Itemized modification records
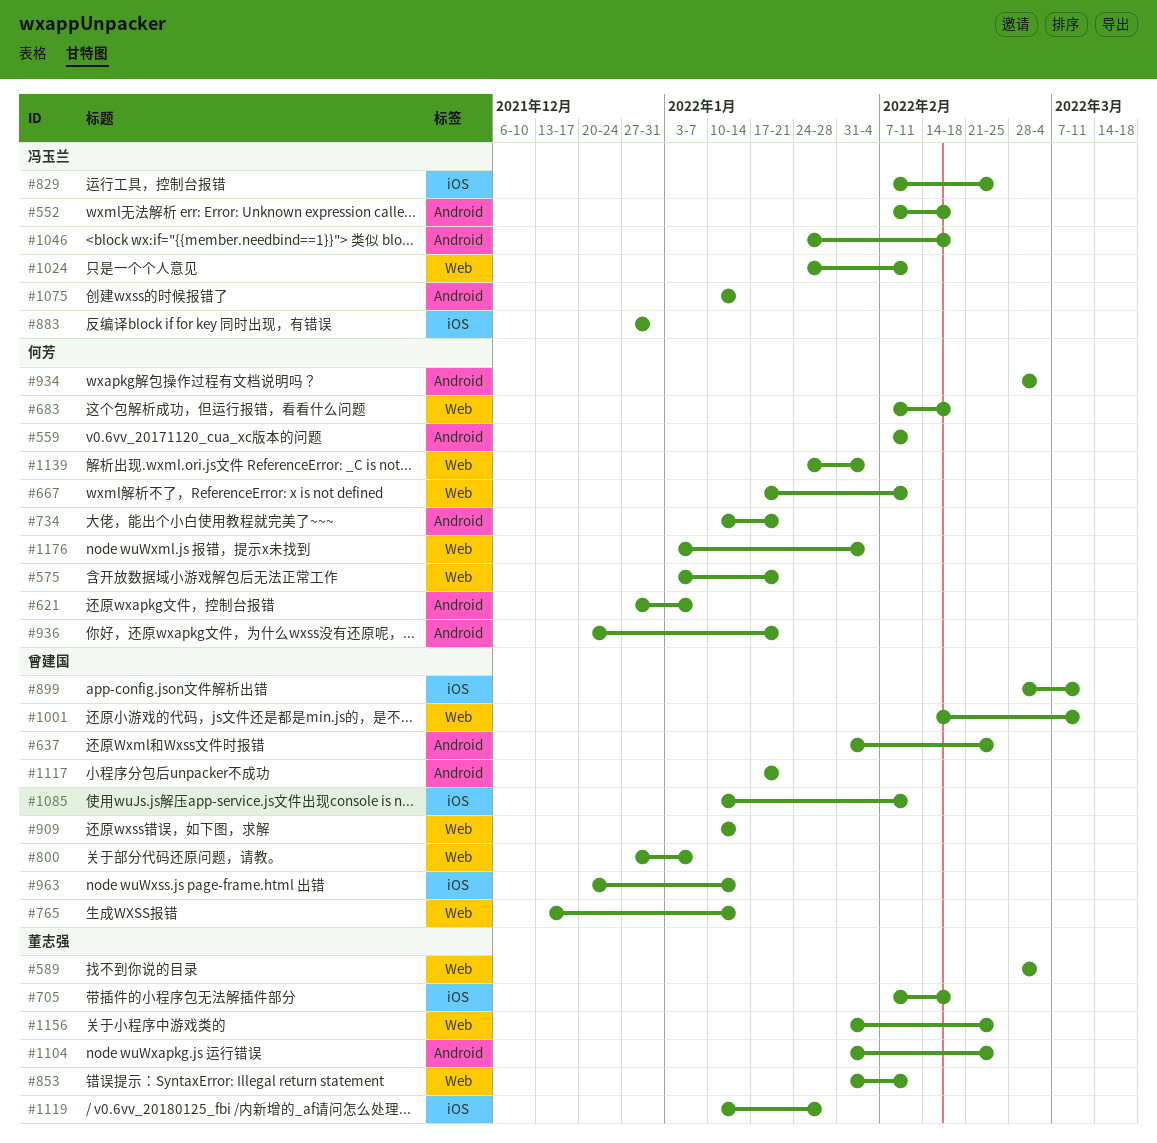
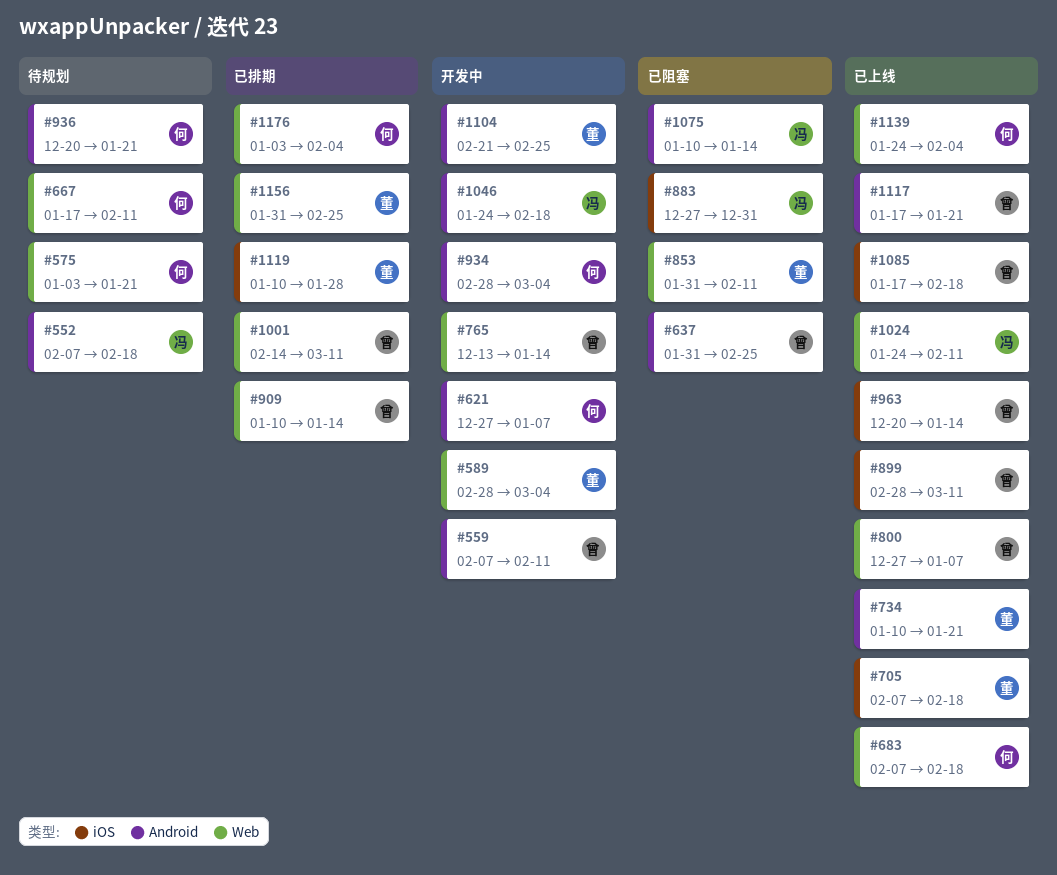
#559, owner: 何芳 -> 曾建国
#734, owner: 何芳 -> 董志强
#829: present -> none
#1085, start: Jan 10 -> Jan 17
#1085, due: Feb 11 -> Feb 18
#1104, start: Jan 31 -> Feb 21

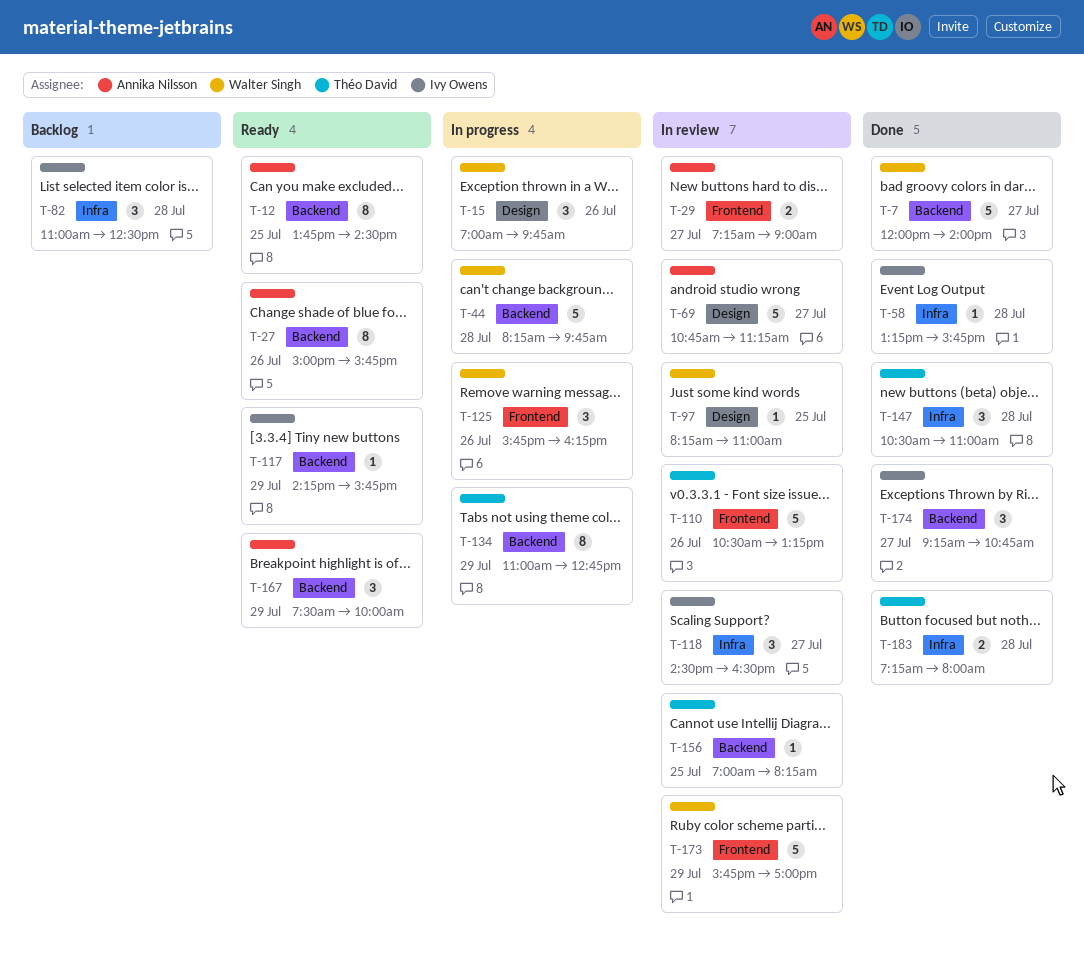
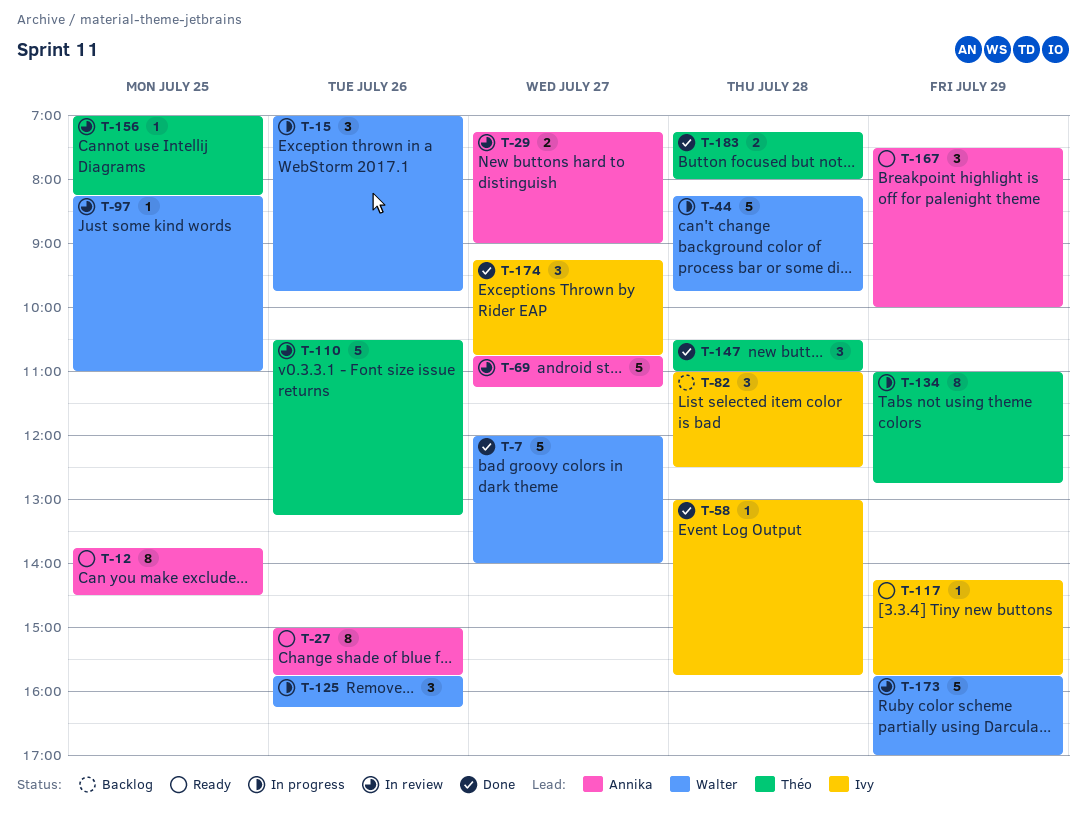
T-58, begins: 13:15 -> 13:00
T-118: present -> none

TASK DESCRIPTION
Retype each record exactly as it appears above and drop the images.

EXERCISE ANSWER
#559, owner: 何芳 -> 曾建国
#734, owner: 何芳 -> 董志强
#829: present -> none
#1085, start: Jan 10 -> Jan 17
#1085, due: Feb 11 -> Feb 18
#1104, start: Jan 31 -> Feb 21

T-58, begins: 13:15 -> 13:00
T-118: present -> none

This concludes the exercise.